Going downtown by myself every day and serving on a jury, felt like a very brave thing for little old, stuck in the mud me to do because I am pretty well sunk-in to my careful little, often anxious but small risk suburban life. I ended up feeling both much older and quite a bit younger and also hopeful that my life wasn’t really all that set yet, and I could still live a more helpful, kind, — adventurous — and useful,caring life. I realized it is now time to find a practical way to give more to people who need another pair of hands to help them out. I have been volunteering from a distance, literally during the Covid pandemic years, but always a bit distanced metaphorically in how I choose to care for the stranger, the orphan, the homeless, the prisoner,or the hurting. But during my two weeks of Jury Duty I had been forced to be “present”. Each morning when the court clerk would call my number and I answered “present”, was like a vision of a future where the Great Judge of All calls the roll call. I want to start waking up each day, and be able to say, “I’m present. I’m ready. What is it that The Universal Good would have me, little old me, do for someone else today?” Because you know what — most of the good that gets done in this world is being done by “little old me’s”. And seeing all the “little old me’s” of Los Angeles made me realize that if anyone is looking for Christ, or looking for Jesus to return, I can tell them where to find him — he is in the City of Los Angeles, in the homeless camps and prisons and court houses and parks and sidewalks. All we have to do is look for Christ and we will find that Christ is here because Christ is waiting to be us.

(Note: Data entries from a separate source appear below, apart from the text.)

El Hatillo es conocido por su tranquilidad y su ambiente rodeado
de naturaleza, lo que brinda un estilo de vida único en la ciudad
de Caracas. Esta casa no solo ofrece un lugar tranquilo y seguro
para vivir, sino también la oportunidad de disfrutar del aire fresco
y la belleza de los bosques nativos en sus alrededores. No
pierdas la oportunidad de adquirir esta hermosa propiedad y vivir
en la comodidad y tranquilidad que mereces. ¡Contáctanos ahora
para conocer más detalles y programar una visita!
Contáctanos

And I realized, although I didn’t want to do it, that Jury Duty had been a sobering, emotionally and spiritually exhausting gift from God. After seeing the world that lets a young man join a gang because he doesn’t have any real family to help him grow up strong and valued and loved, or a world where someone gets shot by a gun while going to the grocery because we have become so greedy and stupid that we worship guns instead of life, or a world that walks past people without homes while other people fly into space on their chump-change, or a world that has been so very, very gracious to me, such a lucky world for me to be born and raised and survive in, while other people get the short end of the whole deal, after seeing a world where bad decisions became a life of no return, and good decisions can get you in trouble or killed, and where everyone is seeking the same things but some people just have the odds stacked against them and no one is around to help them find their way–help them find The Way; in world where every one is throwing their red paint around hoping that someone believes in them and loves them enough to say, “You are my world” — in this time and place that I happen to find myself in, I realized I need some skin in the game. Because this game? This game of life can’t be played from the sidelines.
Every day I got to come home to a home and a family that loves me and feels loved and where I have more than enough food and clothes and places to keep my stuff. I got to come home to a garden, and not just any garden, but a garden my daughter had made for me to enjoy. I got to come home to roses and I could avoid the thorns or get a band aide if I pricked my finger on a thorn. I thought about the defendant in the trial who would have many years where he would never see a garden, let alone tend one. I thought about the families of the victims who would never have their son or daughter make them something beautiful, like my daughter made my garden for me. I thought about the homeless folks who didn’t have any where but a cold or hot sidewalk to lay their heads at night. I thought about the judges and detectives and cops and prosecutors and defense attorneys and courthouse guards who every day go back into the world hoping for justice and also, I hope, praying not to get so jaded or worn down that they give up caring. And after my journey in the City of Los Angeles, I am still asking to know a better answer to the question, “How Shall I Then Live?”